Report every line of the data where the string "each" appears.

Stored items:
================
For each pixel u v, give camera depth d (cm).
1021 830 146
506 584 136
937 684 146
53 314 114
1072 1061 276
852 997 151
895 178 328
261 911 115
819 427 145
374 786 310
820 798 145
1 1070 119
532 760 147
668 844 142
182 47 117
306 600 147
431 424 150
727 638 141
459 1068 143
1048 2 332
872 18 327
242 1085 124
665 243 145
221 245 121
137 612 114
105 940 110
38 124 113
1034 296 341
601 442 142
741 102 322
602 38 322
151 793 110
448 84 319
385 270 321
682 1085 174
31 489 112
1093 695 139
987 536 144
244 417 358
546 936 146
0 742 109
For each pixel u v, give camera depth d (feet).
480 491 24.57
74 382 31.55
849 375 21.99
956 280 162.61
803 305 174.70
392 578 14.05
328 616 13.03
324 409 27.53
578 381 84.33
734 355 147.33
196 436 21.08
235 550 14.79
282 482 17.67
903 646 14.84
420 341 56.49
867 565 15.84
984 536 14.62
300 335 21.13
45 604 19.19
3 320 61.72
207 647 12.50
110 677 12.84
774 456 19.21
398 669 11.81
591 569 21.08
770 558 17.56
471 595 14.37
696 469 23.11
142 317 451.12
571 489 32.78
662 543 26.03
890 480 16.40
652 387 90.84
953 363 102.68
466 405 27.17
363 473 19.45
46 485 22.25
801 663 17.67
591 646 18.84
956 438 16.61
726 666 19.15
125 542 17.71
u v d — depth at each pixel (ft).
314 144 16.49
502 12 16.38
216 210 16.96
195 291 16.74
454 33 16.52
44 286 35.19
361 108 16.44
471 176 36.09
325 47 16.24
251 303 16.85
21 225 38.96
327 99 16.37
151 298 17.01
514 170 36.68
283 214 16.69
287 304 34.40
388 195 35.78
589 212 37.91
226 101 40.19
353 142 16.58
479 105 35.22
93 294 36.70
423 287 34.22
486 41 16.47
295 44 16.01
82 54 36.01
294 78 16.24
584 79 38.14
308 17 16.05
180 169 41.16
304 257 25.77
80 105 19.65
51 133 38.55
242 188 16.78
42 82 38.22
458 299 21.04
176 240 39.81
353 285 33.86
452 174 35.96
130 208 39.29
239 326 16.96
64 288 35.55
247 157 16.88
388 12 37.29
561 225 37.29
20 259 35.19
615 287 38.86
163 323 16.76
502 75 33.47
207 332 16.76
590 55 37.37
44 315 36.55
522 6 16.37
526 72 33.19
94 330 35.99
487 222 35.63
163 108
================
_Expected output_.
For each pixel u v, give camera depth d (cm).
For each pixel u v, give camera depth d (feet).
u v d — depth at each pixel (ft).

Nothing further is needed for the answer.